When to use: When the environment is well-defined and does not change over time. The agent can invest effort in building an accurate model and then exploit it efficiently.

Definition

Model-free RL: The agent does not build a model of the environment. Instead, it directly learns which actions lead to good outcomes through trial-and-error, storing only the learned values or policy.

When to use: When the environment is unknown, complex, or changes over time. Building an accurate model would be too difficult or unreliable.

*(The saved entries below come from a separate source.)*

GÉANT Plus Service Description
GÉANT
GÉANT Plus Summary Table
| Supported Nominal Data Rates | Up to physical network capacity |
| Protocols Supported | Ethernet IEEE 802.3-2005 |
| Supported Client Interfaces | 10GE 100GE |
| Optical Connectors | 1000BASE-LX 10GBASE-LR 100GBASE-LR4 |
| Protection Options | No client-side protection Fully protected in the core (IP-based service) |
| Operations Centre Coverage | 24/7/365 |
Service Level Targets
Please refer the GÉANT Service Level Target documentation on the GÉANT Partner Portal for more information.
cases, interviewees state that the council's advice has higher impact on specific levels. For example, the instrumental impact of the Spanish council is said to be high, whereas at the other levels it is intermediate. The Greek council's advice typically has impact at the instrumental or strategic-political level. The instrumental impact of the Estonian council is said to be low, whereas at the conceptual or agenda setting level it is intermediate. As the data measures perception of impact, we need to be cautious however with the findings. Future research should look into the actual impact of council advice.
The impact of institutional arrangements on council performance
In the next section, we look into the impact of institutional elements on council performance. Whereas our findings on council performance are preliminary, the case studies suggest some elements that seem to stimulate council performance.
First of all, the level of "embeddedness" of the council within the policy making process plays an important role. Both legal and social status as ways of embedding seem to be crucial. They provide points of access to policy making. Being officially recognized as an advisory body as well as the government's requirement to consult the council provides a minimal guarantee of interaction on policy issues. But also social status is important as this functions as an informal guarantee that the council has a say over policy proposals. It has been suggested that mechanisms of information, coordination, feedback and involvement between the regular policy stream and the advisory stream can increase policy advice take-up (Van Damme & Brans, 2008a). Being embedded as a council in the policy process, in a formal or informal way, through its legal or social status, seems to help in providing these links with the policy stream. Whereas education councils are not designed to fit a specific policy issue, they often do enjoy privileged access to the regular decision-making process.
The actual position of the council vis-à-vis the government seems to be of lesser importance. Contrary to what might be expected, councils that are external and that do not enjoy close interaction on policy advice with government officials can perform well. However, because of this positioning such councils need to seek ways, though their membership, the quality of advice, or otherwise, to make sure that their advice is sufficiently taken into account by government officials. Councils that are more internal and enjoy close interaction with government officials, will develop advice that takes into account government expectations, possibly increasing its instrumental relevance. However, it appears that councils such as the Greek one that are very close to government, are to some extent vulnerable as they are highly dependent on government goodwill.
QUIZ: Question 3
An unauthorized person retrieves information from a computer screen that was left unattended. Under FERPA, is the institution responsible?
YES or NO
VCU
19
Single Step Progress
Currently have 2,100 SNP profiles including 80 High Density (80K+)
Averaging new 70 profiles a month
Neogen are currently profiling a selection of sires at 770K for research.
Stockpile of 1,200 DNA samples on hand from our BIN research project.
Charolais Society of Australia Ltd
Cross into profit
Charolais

Why This Distinction Matters

Model-based methods are more sample-efficient (they learn faster from less data) because they can plan using their model. Model-free methods are more flexible and work in environments that are too complex to model. Most modern RL algorithms (Q-learning, REINFORCE, etc.) are model-free.

9. The REINFORCE Algorithm

Definition

REINFORCE is a policy gradient method. Instead of learning the value of each state-action pair (like Q-learning), it directly learns a policy $ \pi_\theta(a|s) $—a function parameterized by $ \theta $ that outputs the probability of taking action $ a $ in state $ s $.

Why Policy Gradients Exist

Some RL problems have continuous action spaces (e.g., how much to turn a steering wheel), making it impractical to store a value for every possible action. Policy gradient methods handle this by learning a parameterized function that directly outputs actions or action probabilities. REINFORCE is the simplest such method.

Key Concepts

Trajectory

A trajectory $ \tau $ is a complete sequence of states and actions:

\tau = s_0, a_0, s_1, a_1, \ldots, s_T

It records one full episode of the agent interacting with the environment.

Expected Reward

The expected total reward under policy parameters $ \theta $ is:

\eta(\theta) = \mathbb{E}\left[\sum_{t=0}^{T} \gamma^t \cdot R(s_t, a_t)\right]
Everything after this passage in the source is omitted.